Stroke drug shows potential benefits for Alzheimer’s in mice

Posted on 6th April 2015

Researchers in China have found that a drug developed to treat symptoms of stroke may hold potential benefits for Alzheimer’s disease. The study, which tested the drug edaravone in mice, is published on Monday 6 April in the journal PNAS.

Scientists at the Third Military Medical University in Chongqing, China, set out to investigate the effects of edaravone – which is used in China to treat symptoms of stroke – in cells and on mice bred to develop features of Alzheimer’s disease. Edaravone is not currently licensed for use in the UK.
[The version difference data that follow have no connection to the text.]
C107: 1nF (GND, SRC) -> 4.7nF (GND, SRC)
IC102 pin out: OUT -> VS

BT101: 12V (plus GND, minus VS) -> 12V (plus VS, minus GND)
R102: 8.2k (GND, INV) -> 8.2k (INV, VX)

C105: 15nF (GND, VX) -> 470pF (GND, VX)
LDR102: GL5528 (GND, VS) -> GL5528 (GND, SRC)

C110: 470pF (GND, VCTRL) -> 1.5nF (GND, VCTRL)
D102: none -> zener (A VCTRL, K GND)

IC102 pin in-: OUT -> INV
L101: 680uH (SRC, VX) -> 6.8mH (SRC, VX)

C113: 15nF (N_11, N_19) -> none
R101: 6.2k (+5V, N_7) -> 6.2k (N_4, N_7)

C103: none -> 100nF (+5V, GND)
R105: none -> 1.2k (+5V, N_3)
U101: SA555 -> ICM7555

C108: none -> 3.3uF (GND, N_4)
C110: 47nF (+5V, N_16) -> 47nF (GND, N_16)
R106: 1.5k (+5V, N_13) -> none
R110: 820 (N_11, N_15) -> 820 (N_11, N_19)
The team first tested the effects of the drug in cells containing a protein called amyloid, which is known to accumulate in the brain in Alzheimer’s disease. They found that edaravone was able to reduce the build-up of amyloid in cells and stop them from dying. The researchers then tested the drug in mice, and compared its effects on mice that had been given a saline solution. The results showed that mice that were treated with edaravone performed better in tests of memory and cognition, while they also had less build-up of amyloid and fewer signs of inflammation in the brain.

Dr Simon Ridley, Head of Research at Alzheimer’s Research UK, the UK’s leading dementia research charity, said:

“This early-stage study suggests that edaravone may have some future beneficial effects in Alzheimer’s, but further work is needed to know whether the drug could help people with the disease. Edaravone is not currently licensed in Europe or the US for the treatment of any condition. More laboratory research and ultimately, large-scale clinical trials would be needed to assess whether edaravone could help people with Alzheimer’s disease.

“Currently half a million people are living with Alzheimer’s, the most common cause of dementia, and we urgently need new treatments that can fight the disease. For the best chance of success we need to see many approaches explored, and this means it’s vital that we continue to invest in research.”